Recapping what we're doing here, this request instructs Cloudant to add a tombstone node to the parent node specified by the rev parameter, thereby rendering that branch inactive.

Recall the algorithm to select the node the winner label points to is to choose the longest active path in a document tree. Therefore, after this operation, Cloudant will have moved the winner label to point at the tip of the remaining active branch. A lookup of the doc ID without specifying a rev ID therefore now returns the other node:

> curl -XGET \
    'http://localhost:5984/tree-demo/mydoc' | jq .
{
  "_id": "mydoc",
  "_rev": "3-917fa2381192822767f010b95b45325b",
  "bar": "baz"
}

A corollary of this is that a document is not considered deleted -- that is, a query for that document will not return a 404 Not Found -- until all branches are inactive. This can be the source of great confusion if one doesn't know beforehand that a document is conflicted. Deleting the document appears to bring back to life another version of the document!

If a document has many active branches, it will take several requests to add a tombstone to every branch tip to make the document actually appear deleted. Using the open_revs=all argument will show how many active branch tips there are.

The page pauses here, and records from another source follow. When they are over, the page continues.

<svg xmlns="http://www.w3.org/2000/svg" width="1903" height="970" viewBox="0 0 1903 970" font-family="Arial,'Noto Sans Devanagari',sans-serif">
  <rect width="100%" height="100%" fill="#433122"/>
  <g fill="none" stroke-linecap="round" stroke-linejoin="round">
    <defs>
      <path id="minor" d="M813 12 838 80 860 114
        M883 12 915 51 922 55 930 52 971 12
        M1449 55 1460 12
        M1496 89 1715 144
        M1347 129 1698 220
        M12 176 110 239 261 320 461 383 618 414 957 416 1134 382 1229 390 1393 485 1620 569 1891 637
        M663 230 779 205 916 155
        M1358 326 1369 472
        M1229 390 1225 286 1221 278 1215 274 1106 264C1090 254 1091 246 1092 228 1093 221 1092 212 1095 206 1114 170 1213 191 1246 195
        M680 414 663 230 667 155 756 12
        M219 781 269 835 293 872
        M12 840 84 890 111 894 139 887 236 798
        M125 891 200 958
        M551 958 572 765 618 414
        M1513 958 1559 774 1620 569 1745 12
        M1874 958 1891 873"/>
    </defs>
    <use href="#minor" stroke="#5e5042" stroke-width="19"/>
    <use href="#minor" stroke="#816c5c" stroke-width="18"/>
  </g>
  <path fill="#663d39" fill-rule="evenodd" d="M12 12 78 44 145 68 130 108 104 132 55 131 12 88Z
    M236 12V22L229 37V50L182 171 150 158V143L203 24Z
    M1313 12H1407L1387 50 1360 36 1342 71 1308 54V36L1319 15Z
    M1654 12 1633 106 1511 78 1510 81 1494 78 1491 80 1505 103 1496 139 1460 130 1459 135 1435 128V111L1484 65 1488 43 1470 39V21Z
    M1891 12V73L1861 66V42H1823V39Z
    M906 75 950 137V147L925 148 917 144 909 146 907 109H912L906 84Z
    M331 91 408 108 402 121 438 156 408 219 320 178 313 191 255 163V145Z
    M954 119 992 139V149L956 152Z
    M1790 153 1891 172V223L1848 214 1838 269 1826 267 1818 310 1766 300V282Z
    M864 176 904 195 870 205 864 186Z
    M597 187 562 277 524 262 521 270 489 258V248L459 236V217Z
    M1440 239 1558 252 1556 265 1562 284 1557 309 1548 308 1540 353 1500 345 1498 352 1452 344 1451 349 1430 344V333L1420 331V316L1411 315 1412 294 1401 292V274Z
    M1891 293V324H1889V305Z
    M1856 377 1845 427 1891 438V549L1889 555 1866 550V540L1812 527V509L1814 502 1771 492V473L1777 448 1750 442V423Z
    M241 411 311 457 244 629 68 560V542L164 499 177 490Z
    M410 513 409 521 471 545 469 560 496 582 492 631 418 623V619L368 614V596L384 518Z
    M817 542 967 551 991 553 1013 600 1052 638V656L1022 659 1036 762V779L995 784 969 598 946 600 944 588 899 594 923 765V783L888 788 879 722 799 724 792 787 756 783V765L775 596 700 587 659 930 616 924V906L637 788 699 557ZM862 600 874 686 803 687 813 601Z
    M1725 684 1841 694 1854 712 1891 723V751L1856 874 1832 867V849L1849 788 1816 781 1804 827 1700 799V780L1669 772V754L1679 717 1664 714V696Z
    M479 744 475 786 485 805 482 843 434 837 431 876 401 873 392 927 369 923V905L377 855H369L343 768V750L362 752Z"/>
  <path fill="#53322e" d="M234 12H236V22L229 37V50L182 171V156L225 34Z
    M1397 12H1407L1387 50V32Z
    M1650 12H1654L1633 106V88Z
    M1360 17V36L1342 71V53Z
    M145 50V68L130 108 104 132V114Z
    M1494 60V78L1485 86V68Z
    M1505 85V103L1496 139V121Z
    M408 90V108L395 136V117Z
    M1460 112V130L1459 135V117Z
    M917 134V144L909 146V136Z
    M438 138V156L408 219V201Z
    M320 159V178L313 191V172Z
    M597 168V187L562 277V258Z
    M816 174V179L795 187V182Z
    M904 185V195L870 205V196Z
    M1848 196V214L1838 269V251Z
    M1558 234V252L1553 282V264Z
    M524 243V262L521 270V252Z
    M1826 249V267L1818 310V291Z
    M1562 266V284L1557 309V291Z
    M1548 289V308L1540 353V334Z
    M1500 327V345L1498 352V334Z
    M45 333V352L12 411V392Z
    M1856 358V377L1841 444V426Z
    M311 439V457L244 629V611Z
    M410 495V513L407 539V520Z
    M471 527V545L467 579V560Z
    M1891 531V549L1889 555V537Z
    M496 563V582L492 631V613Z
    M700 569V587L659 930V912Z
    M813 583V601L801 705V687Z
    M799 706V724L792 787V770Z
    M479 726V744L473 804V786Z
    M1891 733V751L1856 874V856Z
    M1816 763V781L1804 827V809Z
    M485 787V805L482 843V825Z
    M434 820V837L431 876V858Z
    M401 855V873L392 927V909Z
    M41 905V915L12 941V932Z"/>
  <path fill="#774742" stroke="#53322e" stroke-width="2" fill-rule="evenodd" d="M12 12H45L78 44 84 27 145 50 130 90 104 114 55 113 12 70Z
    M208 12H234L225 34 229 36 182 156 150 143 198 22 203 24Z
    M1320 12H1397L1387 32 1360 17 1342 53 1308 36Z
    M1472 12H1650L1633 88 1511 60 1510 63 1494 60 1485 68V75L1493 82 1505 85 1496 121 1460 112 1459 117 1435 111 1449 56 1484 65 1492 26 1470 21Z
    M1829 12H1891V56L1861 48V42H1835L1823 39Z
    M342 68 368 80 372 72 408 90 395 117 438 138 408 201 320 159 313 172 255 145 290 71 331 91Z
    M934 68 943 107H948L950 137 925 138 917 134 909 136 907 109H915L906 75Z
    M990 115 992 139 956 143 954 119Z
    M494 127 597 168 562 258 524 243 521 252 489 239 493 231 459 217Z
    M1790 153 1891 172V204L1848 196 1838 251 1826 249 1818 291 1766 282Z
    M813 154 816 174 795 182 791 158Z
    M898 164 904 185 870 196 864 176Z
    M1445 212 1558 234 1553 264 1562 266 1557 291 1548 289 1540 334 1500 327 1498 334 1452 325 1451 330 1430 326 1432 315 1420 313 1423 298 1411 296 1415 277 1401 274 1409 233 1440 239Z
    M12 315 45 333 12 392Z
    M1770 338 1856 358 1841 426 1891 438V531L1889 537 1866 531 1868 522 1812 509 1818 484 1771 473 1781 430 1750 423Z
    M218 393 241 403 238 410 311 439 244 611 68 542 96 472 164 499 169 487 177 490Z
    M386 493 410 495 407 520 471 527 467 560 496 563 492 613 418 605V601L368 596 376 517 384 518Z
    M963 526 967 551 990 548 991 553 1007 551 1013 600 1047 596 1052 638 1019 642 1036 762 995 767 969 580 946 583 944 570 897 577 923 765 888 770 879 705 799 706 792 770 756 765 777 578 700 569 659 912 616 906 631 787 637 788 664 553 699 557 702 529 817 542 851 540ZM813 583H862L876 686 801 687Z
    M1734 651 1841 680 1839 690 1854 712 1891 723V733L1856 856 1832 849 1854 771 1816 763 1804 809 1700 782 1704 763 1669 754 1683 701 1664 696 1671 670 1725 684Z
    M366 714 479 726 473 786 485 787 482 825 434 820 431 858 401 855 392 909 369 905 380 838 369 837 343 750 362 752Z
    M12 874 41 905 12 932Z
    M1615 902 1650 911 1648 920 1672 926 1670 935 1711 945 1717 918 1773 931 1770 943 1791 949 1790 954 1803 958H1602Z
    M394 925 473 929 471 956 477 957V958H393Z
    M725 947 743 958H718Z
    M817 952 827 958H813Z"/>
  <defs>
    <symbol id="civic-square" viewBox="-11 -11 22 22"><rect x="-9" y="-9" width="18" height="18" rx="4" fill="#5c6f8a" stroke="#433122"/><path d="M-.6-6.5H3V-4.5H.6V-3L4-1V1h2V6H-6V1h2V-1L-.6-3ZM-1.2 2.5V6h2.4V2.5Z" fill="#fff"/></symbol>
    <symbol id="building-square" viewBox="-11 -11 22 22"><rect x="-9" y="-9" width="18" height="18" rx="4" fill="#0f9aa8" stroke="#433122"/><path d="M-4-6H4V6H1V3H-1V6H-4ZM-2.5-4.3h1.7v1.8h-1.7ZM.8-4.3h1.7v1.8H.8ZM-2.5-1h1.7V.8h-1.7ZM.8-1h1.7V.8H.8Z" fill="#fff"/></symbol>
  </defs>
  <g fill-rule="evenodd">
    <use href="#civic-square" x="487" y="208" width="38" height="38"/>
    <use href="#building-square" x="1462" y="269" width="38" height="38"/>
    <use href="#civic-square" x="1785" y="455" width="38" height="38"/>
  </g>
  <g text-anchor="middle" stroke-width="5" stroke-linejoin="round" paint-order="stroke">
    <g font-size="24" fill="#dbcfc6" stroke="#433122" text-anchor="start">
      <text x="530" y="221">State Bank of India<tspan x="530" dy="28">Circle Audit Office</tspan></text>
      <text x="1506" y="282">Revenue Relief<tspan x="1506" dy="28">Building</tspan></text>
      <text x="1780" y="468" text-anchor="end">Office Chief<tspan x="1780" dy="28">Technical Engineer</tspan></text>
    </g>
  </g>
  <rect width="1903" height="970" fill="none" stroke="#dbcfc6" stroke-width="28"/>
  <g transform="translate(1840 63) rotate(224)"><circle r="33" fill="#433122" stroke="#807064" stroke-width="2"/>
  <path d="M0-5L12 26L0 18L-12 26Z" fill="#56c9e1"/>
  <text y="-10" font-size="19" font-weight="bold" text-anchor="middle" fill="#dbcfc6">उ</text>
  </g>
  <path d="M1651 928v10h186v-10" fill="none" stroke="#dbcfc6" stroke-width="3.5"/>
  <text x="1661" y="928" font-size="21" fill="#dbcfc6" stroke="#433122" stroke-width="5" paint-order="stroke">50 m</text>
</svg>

Returning to our example, we can study the resulting tree using the request that we've made a few times now:

> curl -XGET \
    'http://localhost:5984/tree-demo/mydoc?open_revs=all&revs=true' \
    -H "Accept:application/json" | jq .
[
  {
    "ok": {
      "_id": "mydoc",
      "_rev": "5-ab21cb5ac4c8da916c47c45330d8a655",
      "_deleted": true,
      "_revisions": {
        "start": 5,
        "ids": [
          "ab21cb5ac4c8da916c47c45330d8a655",
          "a5be949eeb7296747cc271766e9a498b",
          "2766344359f70192d3a68bf205c37743",
          "cfcd6781f13994bde69a1c3320bfdadb",
          "4c6114c65e295552ab1019e2b046b10e"
        ]
      }
    }
  },
  {
    "ok": {
      "_id": "mydoc",
      "_rev": "3-917fa2381192822767f010b95b45325b",
      "bar": "baz",
      "_revisions": {
        "start": 3,
        "ids": [
          "917fa2381192822767f010b95b45325b",
          "cfcd6781f13994bde69a1c3320bfdadb",
          "4c6114c65e295552ab1019e2b046b10e"
        ]
      }
    }
  }
]

The response still shows both branches. This is expected, as the branches still exist! However, we can see that the branch ending in 5- is deleted and so the 3- branch is the only active branch. Which therefore gives us this final tree:

A tree representation of the resolved document, with an active branch and a deleted branch

Conclusion

Hopefully, this has shown how the Cloudant API for documents is really a tree manipulation API. There convenience wrappers and behaviours for common operations which make the API more database-like, most of which make use of the tree node labelled winner.

It's useful to think this way, as it explains what effect requests are having on stored data which helps with understanding how to make Cloudant work effectively. It also helps to understand replication as the replication process is just using calls like the ones above to retrieve and duplicate document tree nodes from one database to another.

Before finishing, it's worth repeating that the content of tree nodes that are not at the tip of a branch is discarded periodically by Cloudant -- so don't rely on it sticking around!